WHAT THIS TASK INVOLVES
Render everything in the records below, from the line containing "scientific name: Henricia" down to the line containing "genus: Cunonia" (both included), as a Markdown table with the columns Row and Line. Give each line a row number in the Row column and leave out blank lines.
● ● ● ●
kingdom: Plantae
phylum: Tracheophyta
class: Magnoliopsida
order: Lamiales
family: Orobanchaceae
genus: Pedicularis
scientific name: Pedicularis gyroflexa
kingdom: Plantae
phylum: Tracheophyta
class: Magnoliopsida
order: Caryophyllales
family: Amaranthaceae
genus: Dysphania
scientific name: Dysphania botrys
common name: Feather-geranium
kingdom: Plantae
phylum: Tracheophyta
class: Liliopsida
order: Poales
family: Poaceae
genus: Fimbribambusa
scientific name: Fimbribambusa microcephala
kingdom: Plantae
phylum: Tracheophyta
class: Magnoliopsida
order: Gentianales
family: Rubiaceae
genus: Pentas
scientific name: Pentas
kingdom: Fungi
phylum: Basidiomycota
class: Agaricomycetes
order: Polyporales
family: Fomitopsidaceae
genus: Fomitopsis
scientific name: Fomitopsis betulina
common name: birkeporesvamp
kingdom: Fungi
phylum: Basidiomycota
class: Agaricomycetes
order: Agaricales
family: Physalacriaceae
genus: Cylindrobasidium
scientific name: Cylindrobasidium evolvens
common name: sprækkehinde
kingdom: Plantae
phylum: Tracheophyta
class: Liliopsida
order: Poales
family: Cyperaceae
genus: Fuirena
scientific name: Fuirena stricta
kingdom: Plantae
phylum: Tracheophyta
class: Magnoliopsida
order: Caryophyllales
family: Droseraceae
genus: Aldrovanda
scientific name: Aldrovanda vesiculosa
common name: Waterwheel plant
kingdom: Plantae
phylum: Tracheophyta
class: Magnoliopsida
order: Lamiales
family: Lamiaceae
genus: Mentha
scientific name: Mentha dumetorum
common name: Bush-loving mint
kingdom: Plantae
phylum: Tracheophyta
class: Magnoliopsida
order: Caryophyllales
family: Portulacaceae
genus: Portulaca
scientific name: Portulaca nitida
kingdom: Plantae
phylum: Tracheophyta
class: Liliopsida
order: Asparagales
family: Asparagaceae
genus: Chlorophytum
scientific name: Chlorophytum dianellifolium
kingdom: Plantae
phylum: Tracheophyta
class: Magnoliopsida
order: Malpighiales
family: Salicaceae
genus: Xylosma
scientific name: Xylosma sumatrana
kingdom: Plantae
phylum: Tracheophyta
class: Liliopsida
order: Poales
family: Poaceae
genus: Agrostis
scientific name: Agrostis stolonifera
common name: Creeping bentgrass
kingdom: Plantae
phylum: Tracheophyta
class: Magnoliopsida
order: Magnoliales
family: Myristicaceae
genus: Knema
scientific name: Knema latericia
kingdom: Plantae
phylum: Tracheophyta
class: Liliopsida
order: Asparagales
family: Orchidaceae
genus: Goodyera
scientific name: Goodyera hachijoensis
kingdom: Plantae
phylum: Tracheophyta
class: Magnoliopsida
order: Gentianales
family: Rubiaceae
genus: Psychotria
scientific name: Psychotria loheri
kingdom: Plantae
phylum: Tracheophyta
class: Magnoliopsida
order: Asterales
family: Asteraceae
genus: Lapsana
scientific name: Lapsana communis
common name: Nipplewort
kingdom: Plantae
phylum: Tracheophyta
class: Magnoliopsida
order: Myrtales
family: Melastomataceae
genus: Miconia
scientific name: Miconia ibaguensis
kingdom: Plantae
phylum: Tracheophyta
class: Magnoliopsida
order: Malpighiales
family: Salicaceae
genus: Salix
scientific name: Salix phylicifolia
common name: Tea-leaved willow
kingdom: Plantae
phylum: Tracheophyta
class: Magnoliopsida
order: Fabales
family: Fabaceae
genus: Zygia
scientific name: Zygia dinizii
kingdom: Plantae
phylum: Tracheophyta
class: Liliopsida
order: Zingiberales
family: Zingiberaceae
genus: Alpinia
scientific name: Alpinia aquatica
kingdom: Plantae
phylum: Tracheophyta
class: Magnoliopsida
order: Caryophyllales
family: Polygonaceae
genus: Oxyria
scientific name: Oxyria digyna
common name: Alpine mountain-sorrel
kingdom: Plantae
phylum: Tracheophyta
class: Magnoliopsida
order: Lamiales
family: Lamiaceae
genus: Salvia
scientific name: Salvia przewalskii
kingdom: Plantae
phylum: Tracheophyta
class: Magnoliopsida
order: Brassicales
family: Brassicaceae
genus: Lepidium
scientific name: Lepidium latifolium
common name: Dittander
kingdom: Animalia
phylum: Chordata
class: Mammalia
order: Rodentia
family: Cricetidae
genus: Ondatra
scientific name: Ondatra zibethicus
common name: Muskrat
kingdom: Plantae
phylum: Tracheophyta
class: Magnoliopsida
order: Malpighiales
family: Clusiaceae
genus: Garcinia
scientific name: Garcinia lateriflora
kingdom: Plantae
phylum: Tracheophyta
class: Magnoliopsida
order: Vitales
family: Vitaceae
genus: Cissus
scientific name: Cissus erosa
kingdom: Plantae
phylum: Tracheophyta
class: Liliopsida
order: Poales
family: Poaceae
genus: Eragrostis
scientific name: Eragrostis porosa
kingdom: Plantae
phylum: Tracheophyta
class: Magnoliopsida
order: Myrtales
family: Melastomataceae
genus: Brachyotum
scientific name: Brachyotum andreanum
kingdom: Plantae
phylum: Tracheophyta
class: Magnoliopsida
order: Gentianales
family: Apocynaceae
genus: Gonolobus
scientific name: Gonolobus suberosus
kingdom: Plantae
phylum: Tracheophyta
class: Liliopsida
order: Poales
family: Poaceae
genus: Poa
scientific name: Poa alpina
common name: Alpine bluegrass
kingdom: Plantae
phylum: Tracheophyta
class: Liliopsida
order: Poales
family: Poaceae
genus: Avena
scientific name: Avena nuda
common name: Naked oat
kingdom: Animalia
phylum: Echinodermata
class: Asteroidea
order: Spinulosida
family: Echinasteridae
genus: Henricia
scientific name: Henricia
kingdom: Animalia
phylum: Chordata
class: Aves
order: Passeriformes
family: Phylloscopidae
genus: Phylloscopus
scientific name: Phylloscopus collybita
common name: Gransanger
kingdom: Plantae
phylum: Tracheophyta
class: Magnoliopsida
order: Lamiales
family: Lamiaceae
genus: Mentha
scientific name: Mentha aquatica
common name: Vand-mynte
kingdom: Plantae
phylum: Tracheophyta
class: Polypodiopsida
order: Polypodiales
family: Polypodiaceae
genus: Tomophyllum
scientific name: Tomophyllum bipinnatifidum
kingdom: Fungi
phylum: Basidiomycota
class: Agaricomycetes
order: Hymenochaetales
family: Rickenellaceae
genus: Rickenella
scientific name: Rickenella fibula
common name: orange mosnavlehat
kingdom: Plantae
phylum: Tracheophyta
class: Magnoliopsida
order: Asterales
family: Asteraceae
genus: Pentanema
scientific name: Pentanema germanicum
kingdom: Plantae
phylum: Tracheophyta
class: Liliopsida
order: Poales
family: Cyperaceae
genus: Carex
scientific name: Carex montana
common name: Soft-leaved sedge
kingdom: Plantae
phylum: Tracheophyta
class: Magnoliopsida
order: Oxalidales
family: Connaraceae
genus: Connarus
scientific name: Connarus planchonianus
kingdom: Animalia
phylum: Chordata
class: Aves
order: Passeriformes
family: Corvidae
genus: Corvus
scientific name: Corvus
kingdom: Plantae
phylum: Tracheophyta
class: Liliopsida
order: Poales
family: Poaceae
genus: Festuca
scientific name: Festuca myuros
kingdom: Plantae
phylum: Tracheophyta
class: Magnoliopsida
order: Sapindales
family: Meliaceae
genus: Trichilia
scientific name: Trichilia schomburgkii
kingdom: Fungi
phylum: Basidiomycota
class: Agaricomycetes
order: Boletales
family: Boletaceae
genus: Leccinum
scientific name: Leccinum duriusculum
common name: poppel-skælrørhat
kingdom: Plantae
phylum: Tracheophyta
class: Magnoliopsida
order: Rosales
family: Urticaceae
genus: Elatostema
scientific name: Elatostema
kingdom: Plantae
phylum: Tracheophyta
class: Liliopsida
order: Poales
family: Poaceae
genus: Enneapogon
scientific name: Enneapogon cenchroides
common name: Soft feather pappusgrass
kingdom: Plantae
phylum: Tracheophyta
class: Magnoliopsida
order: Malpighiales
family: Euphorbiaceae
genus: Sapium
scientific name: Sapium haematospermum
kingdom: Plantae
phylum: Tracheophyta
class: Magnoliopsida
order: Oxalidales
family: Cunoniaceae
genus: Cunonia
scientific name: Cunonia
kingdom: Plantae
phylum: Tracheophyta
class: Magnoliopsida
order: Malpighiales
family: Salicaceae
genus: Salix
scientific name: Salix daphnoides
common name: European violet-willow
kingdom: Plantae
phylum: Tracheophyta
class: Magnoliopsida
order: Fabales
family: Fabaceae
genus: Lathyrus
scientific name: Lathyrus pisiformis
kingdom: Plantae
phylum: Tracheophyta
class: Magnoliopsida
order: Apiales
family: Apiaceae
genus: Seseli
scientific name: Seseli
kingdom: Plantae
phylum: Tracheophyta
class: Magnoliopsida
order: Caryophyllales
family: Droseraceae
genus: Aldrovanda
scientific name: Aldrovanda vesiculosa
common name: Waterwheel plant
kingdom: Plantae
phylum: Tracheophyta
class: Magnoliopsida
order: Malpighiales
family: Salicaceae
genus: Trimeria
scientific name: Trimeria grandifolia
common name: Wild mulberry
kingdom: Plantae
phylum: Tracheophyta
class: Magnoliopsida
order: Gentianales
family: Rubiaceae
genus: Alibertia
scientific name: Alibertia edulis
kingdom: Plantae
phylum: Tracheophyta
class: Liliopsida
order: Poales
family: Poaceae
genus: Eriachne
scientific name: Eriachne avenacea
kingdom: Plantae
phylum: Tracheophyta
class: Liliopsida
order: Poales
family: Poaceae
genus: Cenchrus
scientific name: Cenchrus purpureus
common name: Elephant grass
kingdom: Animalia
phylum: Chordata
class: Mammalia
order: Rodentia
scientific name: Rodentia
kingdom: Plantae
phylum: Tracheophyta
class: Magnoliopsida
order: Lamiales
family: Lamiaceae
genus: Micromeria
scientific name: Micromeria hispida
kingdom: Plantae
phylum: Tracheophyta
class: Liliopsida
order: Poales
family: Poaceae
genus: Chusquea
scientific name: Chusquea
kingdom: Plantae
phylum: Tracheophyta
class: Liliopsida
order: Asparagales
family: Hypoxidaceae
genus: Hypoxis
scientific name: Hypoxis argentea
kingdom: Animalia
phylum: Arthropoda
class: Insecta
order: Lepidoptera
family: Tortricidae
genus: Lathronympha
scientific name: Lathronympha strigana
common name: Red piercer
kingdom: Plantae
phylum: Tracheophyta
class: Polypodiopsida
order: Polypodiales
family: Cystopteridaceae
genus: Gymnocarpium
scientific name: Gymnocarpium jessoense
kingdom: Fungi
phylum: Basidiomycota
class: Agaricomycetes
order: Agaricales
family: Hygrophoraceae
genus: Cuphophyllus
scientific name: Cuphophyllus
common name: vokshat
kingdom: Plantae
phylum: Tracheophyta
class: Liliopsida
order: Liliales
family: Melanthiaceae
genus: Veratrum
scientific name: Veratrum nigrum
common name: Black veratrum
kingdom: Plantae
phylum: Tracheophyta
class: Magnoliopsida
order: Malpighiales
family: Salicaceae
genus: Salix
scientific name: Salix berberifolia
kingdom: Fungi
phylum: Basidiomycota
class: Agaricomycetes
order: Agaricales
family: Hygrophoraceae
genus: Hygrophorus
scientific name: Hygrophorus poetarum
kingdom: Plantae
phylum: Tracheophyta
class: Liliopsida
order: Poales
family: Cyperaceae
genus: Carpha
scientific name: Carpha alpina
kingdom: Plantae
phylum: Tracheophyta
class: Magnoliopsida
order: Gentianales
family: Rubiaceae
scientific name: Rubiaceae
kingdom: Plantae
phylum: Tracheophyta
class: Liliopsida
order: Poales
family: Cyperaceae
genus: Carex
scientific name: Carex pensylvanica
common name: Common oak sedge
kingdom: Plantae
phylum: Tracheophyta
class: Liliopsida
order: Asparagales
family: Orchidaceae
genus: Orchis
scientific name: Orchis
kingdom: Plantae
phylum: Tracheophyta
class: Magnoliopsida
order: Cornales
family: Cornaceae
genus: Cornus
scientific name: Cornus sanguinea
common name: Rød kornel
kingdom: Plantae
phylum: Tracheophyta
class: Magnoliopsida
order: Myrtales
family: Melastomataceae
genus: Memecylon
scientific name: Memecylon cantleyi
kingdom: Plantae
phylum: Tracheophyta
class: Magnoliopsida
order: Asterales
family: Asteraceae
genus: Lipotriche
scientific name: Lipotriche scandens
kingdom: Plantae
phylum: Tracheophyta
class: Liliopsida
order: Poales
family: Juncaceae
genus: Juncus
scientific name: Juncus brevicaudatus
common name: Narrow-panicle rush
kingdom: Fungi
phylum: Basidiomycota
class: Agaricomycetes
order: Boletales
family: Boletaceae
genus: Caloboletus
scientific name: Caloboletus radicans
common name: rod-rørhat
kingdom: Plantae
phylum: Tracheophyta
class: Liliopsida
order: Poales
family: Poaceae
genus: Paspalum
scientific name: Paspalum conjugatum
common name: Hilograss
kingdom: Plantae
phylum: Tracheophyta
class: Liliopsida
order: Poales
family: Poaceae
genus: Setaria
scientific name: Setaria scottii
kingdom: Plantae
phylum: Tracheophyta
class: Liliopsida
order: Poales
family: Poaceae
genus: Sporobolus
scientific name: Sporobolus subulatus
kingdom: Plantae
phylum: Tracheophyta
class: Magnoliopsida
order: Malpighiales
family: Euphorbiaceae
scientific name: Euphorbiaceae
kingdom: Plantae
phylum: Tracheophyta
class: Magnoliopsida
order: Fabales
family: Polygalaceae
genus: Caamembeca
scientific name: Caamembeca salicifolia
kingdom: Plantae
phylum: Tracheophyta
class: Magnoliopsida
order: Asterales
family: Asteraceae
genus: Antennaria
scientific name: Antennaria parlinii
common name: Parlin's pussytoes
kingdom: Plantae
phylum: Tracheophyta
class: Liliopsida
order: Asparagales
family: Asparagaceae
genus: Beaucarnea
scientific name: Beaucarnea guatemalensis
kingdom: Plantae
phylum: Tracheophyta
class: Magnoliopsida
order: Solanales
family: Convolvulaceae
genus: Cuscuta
● ● ● ●
RESPONSE TO THIS EXERCISE
| Row | Line |
|---|---|
| 1 | scientific name: Henricia |
| 2 | kingdom: Animalia |
| 3 | phylum: Chordata |
| 4 | class: Aves |
| 5 | order: Passeriformes |
| 6 | family: Phylloscopidae |
| 7 | genus: Phylloscopus |
| 8 | scientific name: Phylloscopus collybita |
| 9 | common name: Gransanger |
| 10 | kingdom: Plantae |
| 11 | phylum: Tracheophyta |
| 12 | class: Magnoliopsida |
| 13 | order: Lamiales |
| 14 | family: Lamiaceae |
| 15 | genus: Mentha |
| 16 | scientific name: Mentha aquatica |
| 17 | common name: Vand-mynte |
| 18 | kingdom: Plantae |
| 19 | phylum: Tracheophyta |
| 20 | class: Polypodiopsida |
| 21 | order: Polypodiales |
| 22 | family: Polypodiaceae |
| 23 | genus: Tomophyllum |
| 24 | scientific name: Tomophyllum bipinnatifidum |
| 25 | kingdom: Fungi |
| 26 | phylum: Basidiomycota |
| 27 | class: Agaricomycetes |
| 28 | order: Hymenochaetales |
| 29 | family: Rickenellaceae |
| 30 | genus: Rickenella |
| 31 | scientific name: Rickenella fibula |
| 32 | common name: orange mosnavlehat |
| 33 | kingdom: Plantae |
| 34 | phylum: Tracheophyta |
| 35 | class: Magnoliopsida |
| 36 | order: Asterales |
| 37 | family: Asteraceae |
| 38 | genus: Pentanema |
| 39 | scientific name: Pentanema germanicum |
| 40 | kingdom: Plantae |
| 41 | phylum: Tracheophyta |
| 42 | class: Liliopsida |
| 43 | order: Poales |
| 44 | family: Cyperaceae |
| 45 | genus: Carex |
| 46 | scientific name: Carex montana |
| 47 | common name: Soft-leaved sedge |
| 48 | kingdom: Plantae |
| 49 | phylum: Tracheophyta |
| 50 | class: Magnoliopsida |
| 51 | order: Oxalidales |
| 52 | family: Connaraceae |
| 53 | genus: Connarus |
| 54 | scientific name: Connarus planchonianus |
| 55 | kingdom: Animalia |
| 56 | phylum: Chordata |
| 57 | class: Aves |
| 58 | order: Passeriformes |
| 59 | family: Corvidae |
| 60 | genus: Corvus |
| 61 | scientific name: Corvus |
| 62 | kingdom: Plantae |
| 63 | phylum: Tracheophyta |
| 64 | class: Liliopsida |
| 65 | order: Poales |
| 66 | family: Poaceae |
| 67 | genus: Festuca |
| 68 | scientific name: Festuca myuros |
| 69 | kingdom: Plantae |
| 70 | phylum: Tracheophyta |
| 71 | class: Magnoliopsida |
| 72 | order: Sapindales |
| 73 | family: Meliaceae |
| 74 | genus: Trichilia |
| 75 | scientific name: Trichilia schomburgkii |
| 76 | kingdom: Fungi |
| 77 | phylum: Basidiomycota |
| 78 | class: Agaricomycetes |
| 79 | order: Boletales |
| 80 | family: Boletaceae |
| 81 | genus: Leccinum |
| 82 | scientific name: Leccinum duriusculum |
| 83 | common name: poppel-skælrørhat |
| 84 | kingdom: Plantae |
| 85 | phylum: Tracheophyta |
| 86 | class: Magnoliopsida |
| 87 | order: Rosales |
| 88 | family: Urticaceae |
| 89 | genus: Elatostema |
| 90 | scientific name: Elatostema |
| 91 | kingdom: Plantae |
| 92 | phylum: Tracheophyta |
| 93 | class: Liliopsida |
| 94 | order: Poales |
| 95 | family: Poaceae |
| 96 | genus: Enneapogon |
| 97 | scientific name: Enneapogon cenchroides |
| 98 | common name: Soft feather pappusgrass |
| 99 | kingdom: Plantae |
| 100 | phylum: Tracheophyta |
| 101 | class: Magnoliopsida |
| 102 | order: Malpighiales |
| 103 | family: Euphorbiaceae |
| 104 | genus: Sapium |
| 105 | scientific name: Sapium haematospermum |
| 106 | kingdom: Plantae |
| 107 | phylum: Tracheophyta |
| 108 | class: Magnoliopsida |
| 109 | order: Oxalidales |
| 110 | family: Cunoniaceae |
| 111 | genus: Cunonia |